(Pékin) La Chine a de nouveau accusé les États-Unis d’« ingérence flagrante » dans ses affaires intérieures au lendemain de la ratification par Donald Trump de la loi de financement militaire pour 2020 qui préconise le renforcement des liens militaires avec Taïwan et réaffirme le soutien de Washington au mouvement de contestation à Hong Kong.

Agence France-Presse

You Wenze, un porte-parole de la commission des affaires étrangères du Congrès national du peuple chinois, a déclaré à l’agence de presse officielle Chine nouvelle que la Loi d’autorisation de la défense militaire (NDAA) promulguée vendredi constituait une « ingérence flagrante » dans les affaires intérieures chinoises.

Les articles consacrés à Taïwan compromettent la paix et la stabilité dans le Detroit de Formose, a ajouté le porte-parole, affirmant que les tentatives de Washington de s’ingérer dans les affaires intérieures d’autres pays en invoquant la démocratie et les droits de l’homme étaient vaines.

La loi de financement militaire consacrée au budget du département de la Défense « soutient le renforcement des capacités de défense et des capacités opérationnelles de Taïwan, développe les entraînements communs, les ventes d’armes à l’étranger et les relations entre militaires à un haut niveau ». Elle demande également au secrétaire américain de la Défense de procéder à une étude de l’influence exercée par Pékin à Taïwan dans « les domaines militaire, économique, de l’information, de la diplomatie et du web ».

Ces déclarations chinoises reprennent la même rhétorique que celle utilisée par le président Xi Jinping vendredi dans une conversation téléphonique avec son homologue Donald Trump. M. Xi, selon Chine nouvelle, a affirmé que les commentaires et les initiatives américaines concernant Taïwan, Hong Kong, le Xinjiang et le Tibet nuisaient aux relations entre Pékin et Washington.
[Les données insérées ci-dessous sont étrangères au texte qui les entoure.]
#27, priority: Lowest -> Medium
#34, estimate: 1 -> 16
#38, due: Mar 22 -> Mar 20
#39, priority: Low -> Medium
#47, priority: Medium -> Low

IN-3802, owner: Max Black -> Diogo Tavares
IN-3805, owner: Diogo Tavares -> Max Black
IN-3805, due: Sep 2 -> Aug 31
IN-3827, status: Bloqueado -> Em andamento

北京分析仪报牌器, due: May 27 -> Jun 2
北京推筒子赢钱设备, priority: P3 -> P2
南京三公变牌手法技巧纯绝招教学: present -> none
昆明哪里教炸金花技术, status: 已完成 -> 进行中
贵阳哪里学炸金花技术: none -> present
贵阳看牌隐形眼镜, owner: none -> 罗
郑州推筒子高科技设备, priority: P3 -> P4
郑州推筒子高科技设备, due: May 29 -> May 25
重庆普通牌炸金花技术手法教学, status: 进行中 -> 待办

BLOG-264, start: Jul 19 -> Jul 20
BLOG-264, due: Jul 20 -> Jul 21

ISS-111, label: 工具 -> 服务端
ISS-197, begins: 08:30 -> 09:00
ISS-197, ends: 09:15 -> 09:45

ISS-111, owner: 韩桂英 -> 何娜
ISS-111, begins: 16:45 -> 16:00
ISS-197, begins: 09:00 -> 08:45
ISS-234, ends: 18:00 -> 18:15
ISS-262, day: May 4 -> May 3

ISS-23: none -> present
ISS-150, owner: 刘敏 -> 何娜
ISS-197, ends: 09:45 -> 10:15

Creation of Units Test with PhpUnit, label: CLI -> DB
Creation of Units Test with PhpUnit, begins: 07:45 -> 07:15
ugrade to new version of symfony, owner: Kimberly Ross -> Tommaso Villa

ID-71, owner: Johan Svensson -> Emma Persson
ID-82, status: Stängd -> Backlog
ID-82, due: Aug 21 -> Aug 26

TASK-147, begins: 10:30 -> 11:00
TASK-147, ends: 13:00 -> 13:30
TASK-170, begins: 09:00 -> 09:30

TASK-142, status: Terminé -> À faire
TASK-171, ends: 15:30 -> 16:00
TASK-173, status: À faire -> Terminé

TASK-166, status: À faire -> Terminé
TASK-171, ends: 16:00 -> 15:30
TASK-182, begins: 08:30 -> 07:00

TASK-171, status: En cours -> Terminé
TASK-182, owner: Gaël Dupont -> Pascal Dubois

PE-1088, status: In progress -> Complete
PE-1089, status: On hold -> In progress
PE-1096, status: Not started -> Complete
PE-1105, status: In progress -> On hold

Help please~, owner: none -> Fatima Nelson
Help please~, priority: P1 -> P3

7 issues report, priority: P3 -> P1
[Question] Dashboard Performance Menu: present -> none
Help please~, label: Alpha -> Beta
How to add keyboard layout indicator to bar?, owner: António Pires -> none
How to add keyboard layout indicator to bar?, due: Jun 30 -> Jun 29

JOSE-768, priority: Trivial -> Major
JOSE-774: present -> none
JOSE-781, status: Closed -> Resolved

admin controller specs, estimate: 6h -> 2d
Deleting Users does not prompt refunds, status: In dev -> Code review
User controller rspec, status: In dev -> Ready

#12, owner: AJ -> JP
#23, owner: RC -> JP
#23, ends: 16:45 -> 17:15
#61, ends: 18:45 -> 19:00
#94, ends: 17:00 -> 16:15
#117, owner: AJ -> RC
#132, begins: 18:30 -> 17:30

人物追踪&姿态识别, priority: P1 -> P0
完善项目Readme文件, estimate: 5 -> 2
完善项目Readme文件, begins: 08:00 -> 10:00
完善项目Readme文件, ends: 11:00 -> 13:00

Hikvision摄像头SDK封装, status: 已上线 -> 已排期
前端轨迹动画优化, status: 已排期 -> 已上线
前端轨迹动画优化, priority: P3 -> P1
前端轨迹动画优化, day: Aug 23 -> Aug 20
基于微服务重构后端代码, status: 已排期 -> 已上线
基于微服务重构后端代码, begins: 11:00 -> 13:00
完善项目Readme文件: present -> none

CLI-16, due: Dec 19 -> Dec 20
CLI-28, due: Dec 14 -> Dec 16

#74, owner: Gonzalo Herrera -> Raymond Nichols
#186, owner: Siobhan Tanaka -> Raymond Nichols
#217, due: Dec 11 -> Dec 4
Une semaine après l’annonce d’un accord de principe synonyme de trêve dans la guerre commerciale qui oppose leurs deux pays, le président américain a quant à lui dit avoir eu « une très bonne conversation avec le président chinois Xi concernant notre gigantesque accord commercial ».

Mais la politique chinoise est vivement critiquée au Congrès américain, y compris dans les rangs des Républicains, notamment ses tentatives de réprimer le mouvement en faveur de plus de démocratie à Hong Kong.

Les Démocrates comme les Républicains se montrent préoccupés par la répression dont fait l’objet la population musulmane ouïghoure, majoritaire dans le Xinjiang, une région du nord-ouest de la Chine.

La loi de financement militaire demande également un rapport sur le sort des Ouïghours.